Agents should be able to build apps on top of dygo quickly by following strong conventions, clear docs, predictable file structure, and well-documented CLI commands.
But agents should not invent architecture casually.
When implementing features, prefer:
- explicit entity definitions
- clear manifests
- small focused files
- predictable naming
- secure defaults
- observable behavior
- testable boundaries
- boring reliability over cleverness
Framework code should provide reusable platform capability.
Business-specific behavior should live in apps built on top of dygo.
Use internal/ for dygo implementation details.
Only expose stable public APIs through pkg/sdk/.
When adding runtime behavior, consider:
- logs
- audit events
- metrics
- traces
- failure states
- admin visibility
Silent behavior is usually bad behavior.
Business apps need permissions from the start.
Any record, API, job, file, report, or view that exposes business data must respect dygo's permission model.
dygo is metadata-driven, but metadata should not become mystery behavior.

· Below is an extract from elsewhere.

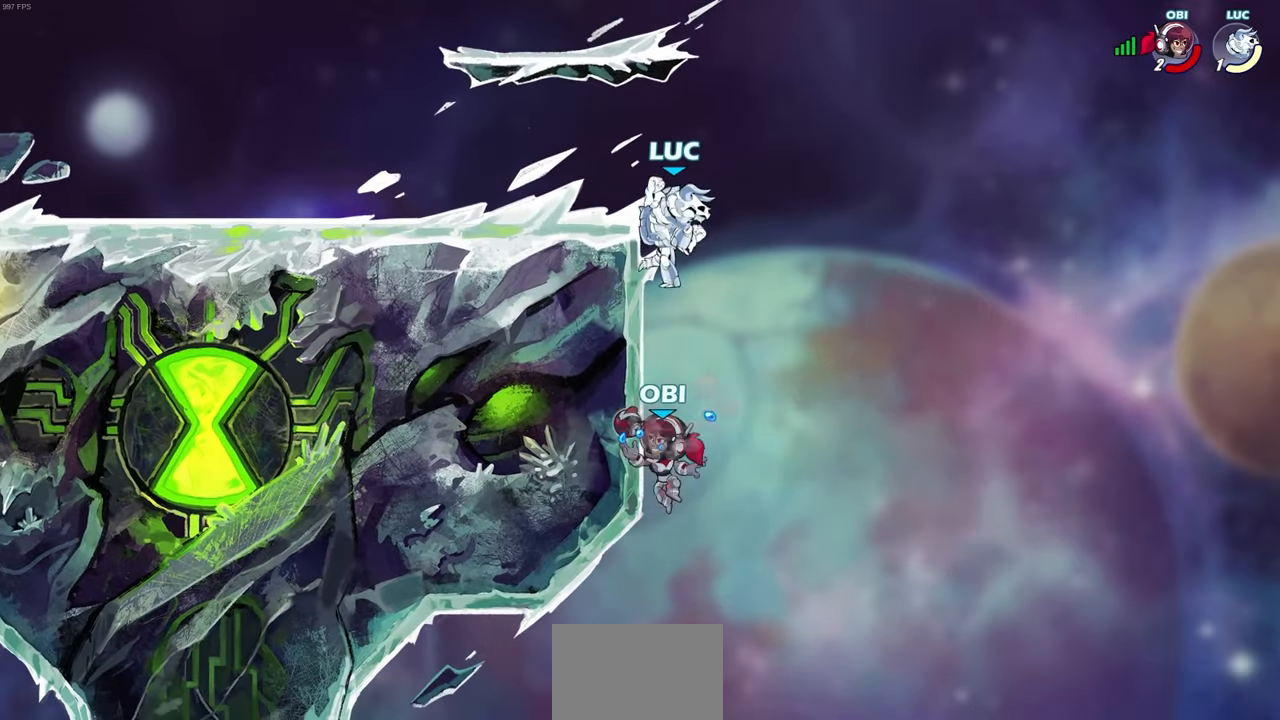
{"buttons": ["CROSS"], "left_stick": "up", "right_stick": "center", "events": [[250, "CIRCLE", "up"], [300, "left_stick", "center"], [467, "CROSS", "down"], [500, "left_stick", "up"]]}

Entity definitions, views, permissions, fixtures, app manifests, and jobs should be readable, diffable, and easy for humans and agents to understand.
Studio should feel like one coherent product.
Do not create one-off UI patterns unless the framework needs a new reusable pattern.
Prefer metadata-driven views, shared components, and consistent interaction models.
dygo should feel simple to use, but serious underneath.
Avoid unnecessary abstractions. Build strong primitives.
Backend:
- Go
- PostgreSQL
- CLI-first workflows
- explicit config
- encrypted credentials
- app manifests
- schema-driven entities and records
- background jobs
- observability and auditability
Follow docs/nomenclature.md.
Use Studio for the main operational and builder UI. Use Space for a page or group inside Studio. Use Entity for business object definitions. Use Record for saved business data.
Core is the required system App. Studio is the first-party UI App. Business Apps define Entities, Permissions, Hooks, Fixtures, and Patches.
Entity metadata uses singular names only. Do not add required display plural or storage plural metadata; storage naming comes from the Entity name converted from kebab-case to snake_case.
Use field-level index and unique only for single-field shorthands. Use top-level Entity indexes and constraints for composite indexes, composite uniqueness, and structured check constraints.
When adding a feature, ask:
- Is this framework capability or app-specific business logic?
- Does this need permissions?
- Does this need audit logging?
- Does this need observability?
- Does this need CLI support?
- Does this need documentation?
- Will an agent understand this structure later?
- Is this safe for serious business software?
If the answer is unclear, choose the simpler and more explicit design.
For Go CLI work, use .agents/skills/go-cli-cobra-viper/SKILL.md. It captures dygo's Cobra command patterns, when to introduce Viper-style config precedence, CLI output rules, and test expectations.
dygo should feel:
- opinionated
- boring where it matters
- fast where it helps
- secure by default
- observable by default
- friendly to agents
- clean enough for enterprise systems
- simple enough for small business teams
Use agentic coding for speed.
Use dygo for structure.
Build business software that is fast to create, safe to run, and clean enough to scale.